In this mini-series, “The Success Tracking Difference“, we are focusing on the differences between the new discipline of Success Tracking and traditional analytics / business dashboards.
The single score is probably the most far reaching difference.
Compare the following images, one of a typical “business dashboard” the other of a single score success tracking program.
A business dashboard tends to feature several data visualisations without enabling the viewer to see a summary of everything in one go.
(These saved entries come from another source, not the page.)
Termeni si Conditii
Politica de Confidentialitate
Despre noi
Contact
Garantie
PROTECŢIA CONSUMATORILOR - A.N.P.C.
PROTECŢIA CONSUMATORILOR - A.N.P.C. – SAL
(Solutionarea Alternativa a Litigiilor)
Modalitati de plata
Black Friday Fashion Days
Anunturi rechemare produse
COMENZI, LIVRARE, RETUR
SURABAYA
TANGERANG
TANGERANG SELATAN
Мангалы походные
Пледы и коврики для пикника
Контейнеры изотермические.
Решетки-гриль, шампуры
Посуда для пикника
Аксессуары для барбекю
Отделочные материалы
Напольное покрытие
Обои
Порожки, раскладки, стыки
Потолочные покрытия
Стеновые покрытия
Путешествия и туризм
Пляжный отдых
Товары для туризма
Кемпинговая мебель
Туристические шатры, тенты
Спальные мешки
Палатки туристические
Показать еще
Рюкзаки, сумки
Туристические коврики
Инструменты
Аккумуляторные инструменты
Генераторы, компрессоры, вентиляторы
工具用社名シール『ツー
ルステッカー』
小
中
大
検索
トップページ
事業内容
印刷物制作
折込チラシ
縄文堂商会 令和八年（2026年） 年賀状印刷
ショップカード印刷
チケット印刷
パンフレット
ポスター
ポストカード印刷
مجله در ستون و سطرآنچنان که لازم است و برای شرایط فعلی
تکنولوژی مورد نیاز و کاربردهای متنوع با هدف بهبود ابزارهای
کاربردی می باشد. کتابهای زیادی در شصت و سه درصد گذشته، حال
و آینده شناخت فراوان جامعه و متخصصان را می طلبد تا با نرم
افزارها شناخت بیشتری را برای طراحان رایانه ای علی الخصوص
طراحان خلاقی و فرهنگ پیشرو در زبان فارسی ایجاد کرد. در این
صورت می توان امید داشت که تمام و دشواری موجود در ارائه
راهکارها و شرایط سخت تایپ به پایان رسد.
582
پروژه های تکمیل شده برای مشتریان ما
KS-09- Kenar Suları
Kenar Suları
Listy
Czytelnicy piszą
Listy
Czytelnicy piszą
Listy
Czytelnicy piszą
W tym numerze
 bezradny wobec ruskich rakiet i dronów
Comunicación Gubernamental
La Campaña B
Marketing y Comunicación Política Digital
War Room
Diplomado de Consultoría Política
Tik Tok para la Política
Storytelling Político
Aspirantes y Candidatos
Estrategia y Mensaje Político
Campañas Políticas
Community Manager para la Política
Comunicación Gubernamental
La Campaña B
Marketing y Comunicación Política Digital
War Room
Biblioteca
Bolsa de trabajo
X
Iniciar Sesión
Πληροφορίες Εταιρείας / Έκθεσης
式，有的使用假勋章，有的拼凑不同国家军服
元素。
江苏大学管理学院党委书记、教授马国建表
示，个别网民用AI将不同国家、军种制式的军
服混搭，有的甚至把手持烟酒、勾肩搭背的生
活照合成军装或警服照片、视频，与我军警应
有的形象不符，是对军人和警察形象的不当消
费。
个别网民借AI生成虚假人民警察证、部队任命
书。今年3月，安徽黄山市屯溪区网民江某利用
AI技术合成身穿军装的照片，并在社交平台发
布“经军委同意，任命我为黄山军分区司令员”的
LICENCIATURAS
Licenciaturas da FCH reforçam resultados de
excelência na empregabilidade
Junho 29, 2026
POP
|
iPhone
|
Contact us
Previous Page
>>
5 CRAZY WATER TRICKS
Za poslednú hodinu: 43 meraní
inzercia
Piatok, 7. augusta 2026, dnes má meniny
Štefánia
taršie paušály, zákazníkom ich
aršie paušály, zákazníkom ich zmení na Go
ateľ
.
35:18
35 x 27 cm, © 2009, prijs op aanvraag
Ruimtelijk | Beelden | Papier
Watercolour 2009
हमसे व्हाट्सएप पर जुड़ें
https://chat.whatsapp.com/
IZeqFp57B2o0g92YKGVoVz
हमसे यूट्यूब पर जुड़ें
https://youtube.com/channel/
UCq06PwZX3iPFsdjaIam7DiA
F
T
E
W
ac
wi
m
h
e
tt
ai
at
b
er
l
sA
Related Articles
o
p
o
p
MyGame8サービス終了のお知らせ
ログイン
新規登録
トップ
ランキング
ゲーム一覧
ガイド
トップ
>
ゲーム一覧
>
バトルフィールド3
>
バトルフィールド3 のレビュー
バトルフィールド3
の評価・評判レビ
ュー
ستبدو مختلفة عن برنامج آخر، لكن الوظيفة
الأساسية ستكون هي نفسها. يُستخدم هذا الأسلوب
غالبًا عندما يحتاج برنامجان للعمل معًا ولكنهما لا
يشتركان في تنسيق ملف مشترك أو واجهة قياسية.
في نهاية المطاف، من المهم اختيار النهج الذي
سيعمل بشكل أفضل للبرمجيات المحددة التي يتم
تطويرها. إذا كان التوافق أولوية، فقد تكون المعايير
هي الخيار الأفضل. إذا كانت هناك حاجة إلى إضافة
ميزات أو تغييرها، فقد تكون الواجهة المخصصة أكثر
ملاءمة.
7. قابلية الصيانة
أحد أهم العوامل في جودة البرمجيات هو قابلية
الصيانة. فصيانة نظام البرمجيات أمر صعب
It is designed with “monitoring” in mind – the idea that you are always watching the monitoring dashboard in case something goes wrong.
A success tracking program, such as the LinkedIn Social Selling Index, on the other hand, is designed for regular check-in and focuses attention on a single number.
There are many benefits of tracking’s single score approach:
- Simple to understand – everyone can appreciate a single number
- Fast personal comparison – you can quickly see if things have changed (gone up or down)
- Easy to communicate – you can send a single score via SMS text
- Embeds priorities – you can add another layer of intelligence to the tracking by weighting different metrics and so prioritising some over others
- Enables peer comparison – you can benchmark and rank yourself against others
The main disadvantage of the single score is that it takes time to design a good one. Working out the relative importance of different metrics is never straightforward. it is the job of the score designer to embed their own expert biases in the weighting. That means each “score algorithm” should be adjusted for the local context and business priorities.
This also means that just taking an “off the shelf” index such as that provided natively by companies like LinkedIn with SSI above, is not a good strategy. Using someone else’s weighting is unlikely to deliver as great returns against your business goals as if you created your own single score weighted to your business preferences.